In Tassone’s view, the state plan will help discourage large-lot, outlying development and foster more concentrated growth in denser areas, including existing cities, where sewer service is provided. He points out:

• In low-density areas without sewers, developers would have to offset their high generation of nitrogen pollution by purchasing credits from someone else — such as a farmer who agrees to take additional steps to reduce agricultural runoff. This would raise the cost of such development. “The hope is that’s going to discourage low-density stuff,” Tassone says.

• Redevelopment in concentrated, mixed-use areas offering effective sewage treatment would not require the purchase of such “offsets.” For example, someone replacing a failed shopping center with a dense, mixed-use project would not have to buy offsets.

“We’re going to try to maximize incentives and minimize disincentives for development in sewered areas, and do the opposite in unsewered areas,” Tassone says. The  strategy, he says, reflects the aims of Governor Martin O’Malley’s “Smart, Green, and Growing” initiative.
Potential problems

Skeptics say the official view is overly rosy. Noonan points out that except in the case of redevelopment, someone building a high-density development in an area served by transit may very well have to buy offsets, just as sprawl developers do. The plan does not recognize the inherently superior environmental performance of compact, urban development by relieving it of that burden, he says.

Traditional neighborhood development (TND) should be recognized as a strategy for reducing pollution, Noonan says, adding, “A good TND has off-site regional benefits: It causes you to build less of the other kind of development” — sprawl.

In some instances, urban treatment plants may be classified as unable to accept more intensive development unless they get costly upgrades, for which government funds are in short supply, according to Noonan. 

Population centers in rural Maryland are being caught in a vise, according to Noonan. The state is capping their nutrient discharges, making it hard for household growth to be fit into those centers. Instead, Noonan says, development will be spread across outlying land where septic systems — which are less effective than centralized treatment plants — will release harmful nutrients into groundwater.

Participants in the Maryland forum sent the following recommendations to EPA:

• Watershed Implementation Plans need to contain incentives for higher-intensity development.

• “Do not encourage low-density infill development,” even though it is “easier to permit and less expensive to build in the short run.”

• EPA should provide state-level tools that can be used to “level the playing field” that currently makes outlying development less expensive for developers.

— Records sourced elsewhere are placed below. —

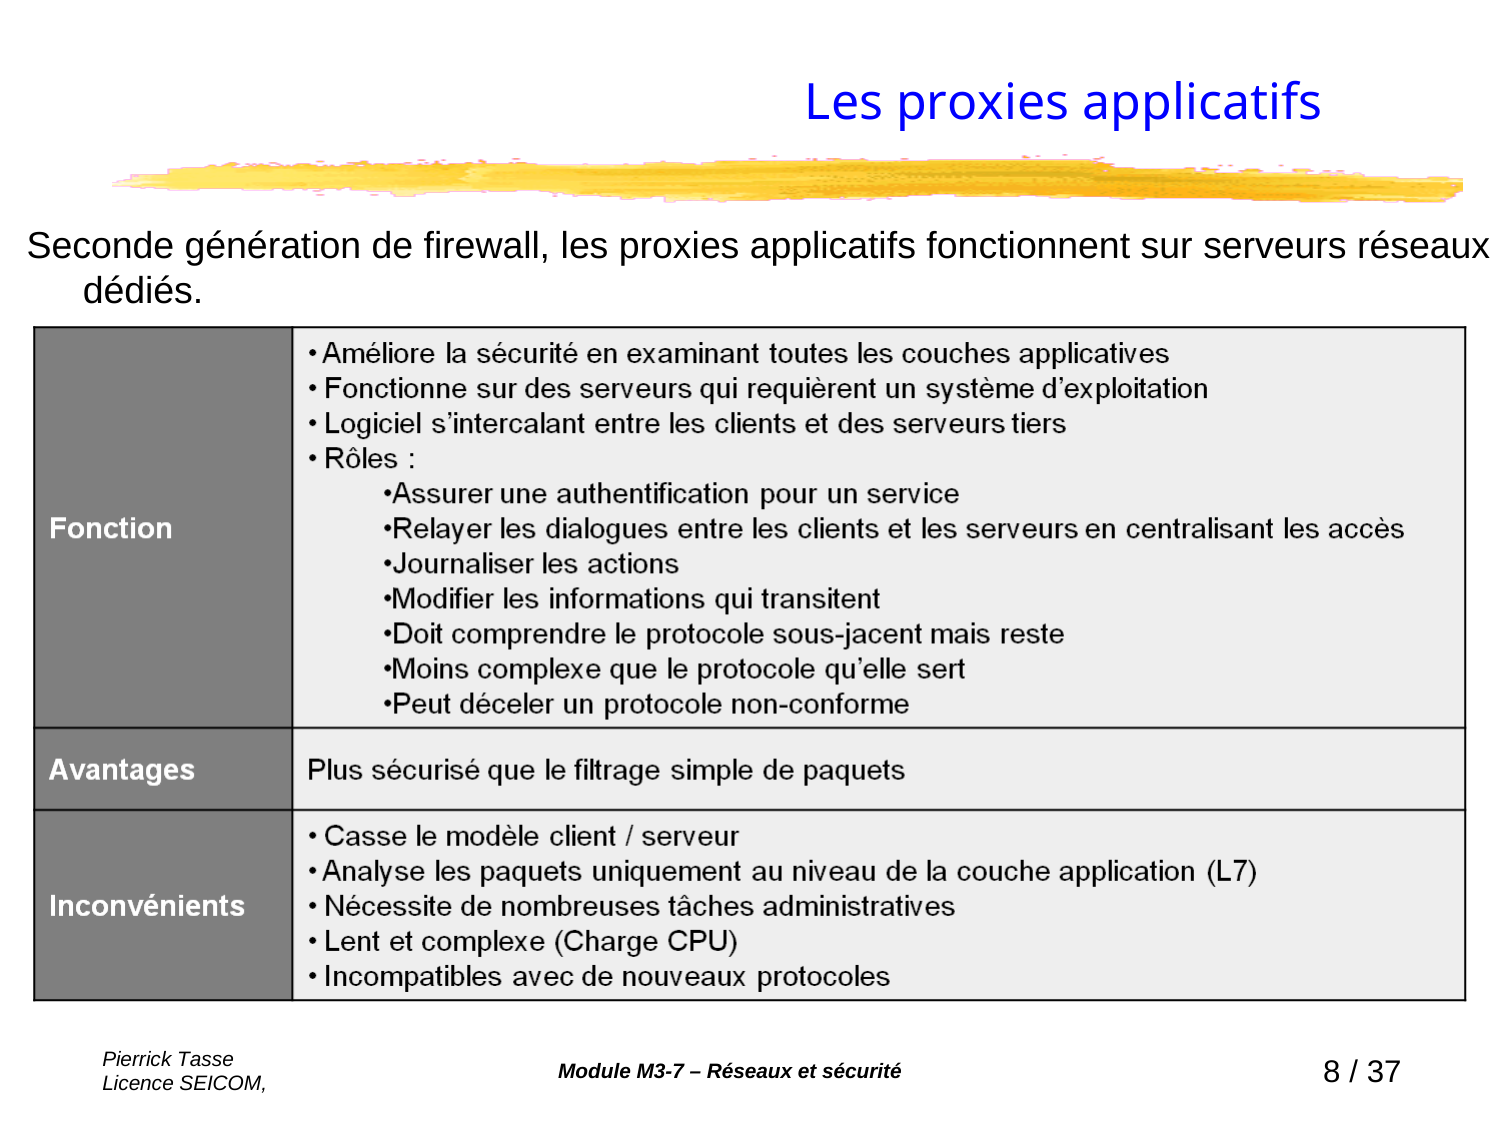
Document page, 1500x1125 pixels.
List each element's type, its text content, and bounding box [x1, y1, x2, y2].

text_box Seconde génération de firewall, les proxies applicatifs fonctionnent sur serveurs réseaux dédiés. [11, 214, 1500, 319]
picture [112, 149, 1463, 213]
picture [22, 319, 1477, 1012]
title Les proxies applicatifs [62, 37, 1338, 138]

• EPA should encourage improvement of septic systems because “traditional septic system designs do not treat nutrients in wastewater.” The planners urged that new septic systems be required to use the “best available technology for nutrient removal.”

• “EPA should capture and coordinate the expert advice of Smart Growth practitioners and researchers,” including those in EPA’s Office of Smart Growth, to find out how to use smart growth to reduce pollution.

What’s next

Watershed regulation is a long-term endeavor. EPA says that 60 percent of the program implementation must be done by 2017, and final targets must be met by 2025.
States and the District of Columbia were to submit their draft plans to EPA by Nov. 29. The plans will be revised and improved during a Phase II process, with considerable stakeholder collaboration, during 2011.

As flawed as the Maryland plan may be, EPA Regional Administrator Shawn Garvin said in September that the plans submitted by Maryland and the District of Columbia were better than those prepared by the other five states in the watershed.

Maryland’s plan is expected to undergo alteration. “There are a lot of details to be worked out over the next two to three years,” Tassone says. How effectively those changes will overcome the deficiencies identified by smart growth advocates is the big question.

The TMDL concept is likely to be applied later in other parts of the US. This makes the solutions arrived at in the Chesapeake watershed all the more important.